The Washington Post reported that "the year 2014 was the hottest ever measured, based on records going back to the year 1880."

Bloomberg News challenged readers to "deny this" and directed them to "animation below" that documents "2014: The Hottest Year."

Hysteria also reigned at the BBC in Britain, the New Era in Africa, Australia's Sydney Morning Herald and all points in between.

In one sense, the breathless stories are correct: 2014 was the hottest year on record — by no more than four-hundredths of a degree. But that's based on surface thermometer records, which are not reliable.
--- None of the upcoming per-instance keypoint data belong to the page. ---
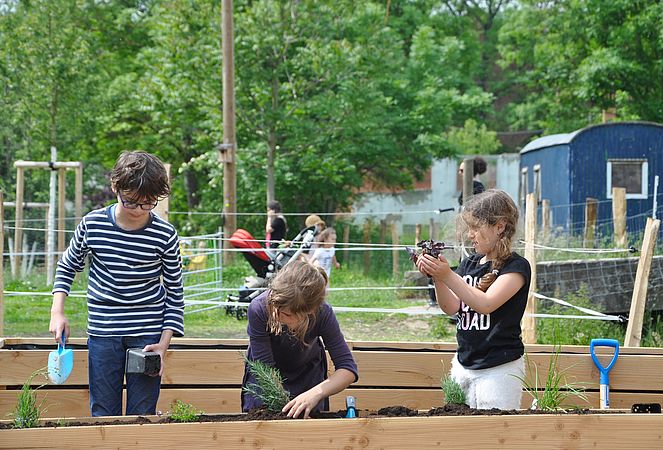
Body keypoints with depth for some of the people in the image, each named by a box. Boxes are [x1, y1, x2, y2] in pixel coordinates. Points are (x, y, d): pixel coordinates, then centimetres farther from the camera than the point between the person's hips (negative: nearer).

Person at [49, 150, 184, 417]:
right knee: (103, 413, 3)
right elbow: (67, 267, 13)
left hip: (148, 334, -1)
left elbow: (175, 292, 1)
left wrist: (164, 342, -8)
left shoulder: (165, 235, -7)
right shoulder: (92, 224, -3)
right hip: (102, 332, 1)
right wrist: (57, 312, 1)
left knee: (142, 413, 1)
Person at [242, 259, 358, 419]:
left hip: (308, 373, 1)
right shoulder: (259, 308, -38)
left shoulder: (323, 313, -34)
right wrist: (280, 404, -45)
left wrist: (316, 393, -49)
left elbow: (348, 369, -32)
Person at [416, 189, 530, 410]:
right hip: (463, 364, 7)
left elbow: (486, 304, -22)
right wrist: (436, 277, -11)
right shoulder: (469, 263, 13)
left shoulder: (516, 266, -9)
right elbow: (451, 307, 5)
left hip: (498, 369, -7)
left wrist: (447, 276, -28)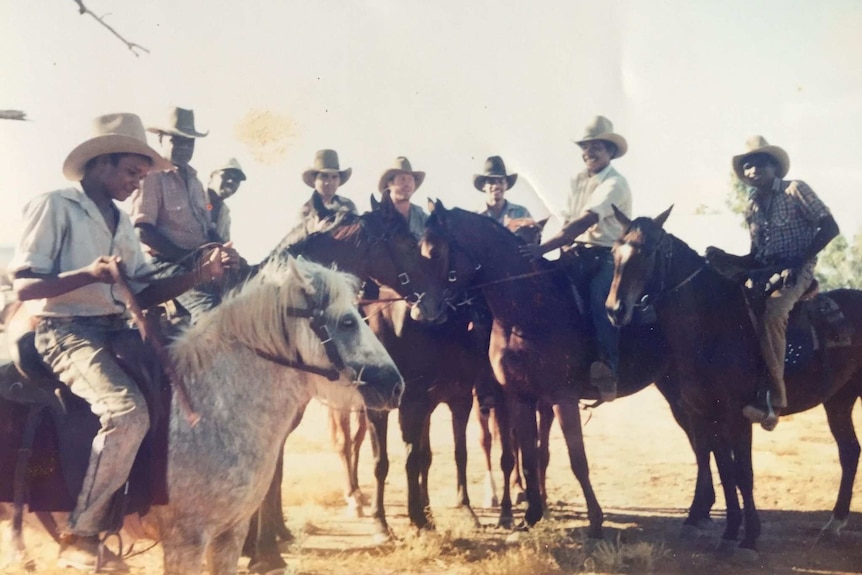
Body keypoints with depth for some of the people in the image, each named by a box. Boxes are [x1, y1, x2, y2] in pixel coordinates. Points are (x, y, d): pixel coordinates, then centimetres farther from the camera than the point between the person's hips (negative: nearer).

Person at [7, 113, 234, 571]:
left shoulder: (121, 222, 17)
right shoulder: (54, 207, -7)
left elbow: (144, 294, 12)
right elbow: (24, 288, -13)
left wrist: (202, 274, -1)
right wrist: (90, 273, -28)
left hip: (116, 330, 8)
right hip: (65, 331, -8)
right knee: (127, 413, -30)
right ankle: (80, 537, -18)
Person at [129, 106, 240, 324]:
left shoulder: (194, 181, 22)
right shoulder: (151, 177, -3)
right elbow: (143, 231, -13)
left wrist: (222, 252, 0)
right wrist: (186, 256, -20)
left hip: (203, 261, 8)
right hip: (168, 263, -8)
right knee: (210, 306, -33)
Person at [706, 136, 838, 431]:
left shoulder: (795, 190, -3)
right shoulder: (751, 207, 15)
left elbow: (830, 227, -9)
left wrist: (798, 263, -18)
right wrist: (725, 258, -4)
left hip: (797, 271, -8)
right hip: (764, 272, 8)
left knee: (771, 315, -34)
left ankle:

Better measurement is done by satellites, and they indicate 2014 was the third-warmest in the 36 years that satellites have been used to document temperatures.

John Christy, a professor of atmospheric science and director of the Earth System Science Center at the University of Alabama in Huntsville, says the satellite data show that temperature changes since 2001 are "statistically insignificant."

As expected, though, some scientists — a few of whom are considered "distinguished" — take the hottest-ever report as confirmation that man is dangerously warming his planet due to fossil-fuel use.

But a few have kept their heads. Roger Pielke, professor of atmospheric science at Colorado State University, told the Post that "there remain significant uncertainties in the accuracy of the land portion of the surface temperature data, where we have found a significant warm bias."

Judith Curry, professor at Georgia Tech's school of earth and atmospheric sciences, said that "with 2014 essentially tied with 2005 and 2010 for hottest year," the implication is "that there has been essentially no trend in warming over the past decade."

"This 'almost' record year does not help the growing discrepancy between the climate model projections and the surface temperature observations," she added.

There's simply nothing to see here. But that's the way it's always been with the global-warming swindle.
Oh, and for the record, here's the Telegraph's report from 2013 on the problems at the IPCC, "Scientists working on a landmark UN report on climate change to be published this week are at loggerheads over their explanation for why the earth’s surface temperature has stopped rising as rapidly as they previously predicted."

Yep, it's certainly a swindle. Sadly, though, millions of Americans are getting bilked.